_STORED RECORDS_.
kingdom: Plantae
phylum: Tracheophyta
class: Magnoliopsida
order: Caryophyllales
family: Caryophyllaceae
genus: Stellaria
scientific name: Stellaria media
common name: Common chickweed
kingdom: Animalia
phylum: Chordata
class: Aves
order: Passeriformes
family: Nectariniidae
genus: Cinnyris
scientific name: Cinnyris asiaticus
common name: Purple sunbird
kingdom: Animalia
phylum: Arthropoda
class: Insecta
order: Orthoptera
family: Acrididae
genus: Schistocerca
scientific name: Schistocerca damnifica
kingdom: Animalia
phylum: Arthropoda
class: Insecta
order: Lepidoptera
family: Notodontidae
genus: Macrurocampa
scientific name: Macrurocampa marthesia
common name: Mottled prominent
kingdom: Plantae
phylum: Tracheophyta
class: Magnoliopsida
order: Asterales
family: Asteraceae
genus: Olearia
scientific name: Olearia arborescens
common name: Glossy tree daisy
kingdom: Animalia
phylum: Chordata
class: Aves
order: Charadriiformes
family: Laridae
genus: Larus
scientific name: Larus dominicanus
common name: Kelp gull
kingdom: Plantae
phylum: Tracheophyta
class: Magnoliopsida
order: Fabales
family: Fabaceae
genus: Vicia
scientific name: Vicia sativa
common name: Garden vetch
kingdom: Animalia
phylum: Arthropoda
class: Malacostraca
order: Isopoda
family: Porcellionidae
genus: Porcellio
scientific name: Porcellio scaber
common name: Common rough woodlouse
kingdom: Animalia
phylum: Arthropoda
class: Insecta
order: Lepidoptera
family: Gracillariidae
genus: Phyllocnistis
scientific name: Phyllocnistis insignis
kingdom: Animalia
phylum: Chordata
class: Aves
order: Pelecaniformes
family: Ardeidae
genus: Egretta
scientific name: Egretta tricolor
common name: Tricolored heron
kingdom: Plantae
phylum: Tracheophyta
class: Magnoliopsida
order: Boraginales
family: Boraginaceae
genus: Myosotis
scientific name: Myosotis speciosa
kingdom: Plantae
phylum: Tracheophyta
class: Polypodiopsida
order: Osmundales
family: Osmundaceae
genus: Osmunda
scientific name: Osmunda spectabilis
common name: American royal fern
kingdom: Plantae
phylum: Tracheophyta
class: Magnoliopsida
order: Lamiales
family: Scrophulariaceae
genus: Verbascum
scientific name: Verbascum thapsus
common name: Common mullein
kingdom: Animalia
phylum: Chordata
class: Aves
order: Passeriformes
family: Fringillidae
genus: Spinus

_WRITTEN TASK_. Pull out every line in the data above that contains the word "common".

_ANSWER IN FULL_.
common name: Common chickweed
common name: Purple sunbird
common name: Mottled prominent
common name: Glossy tree daisy
common name: Kelp gull
common name: Garden vetch
common name: Common rough woodlouse
common name: Tricolored heron
common name: American royal fern
common name: Common mullein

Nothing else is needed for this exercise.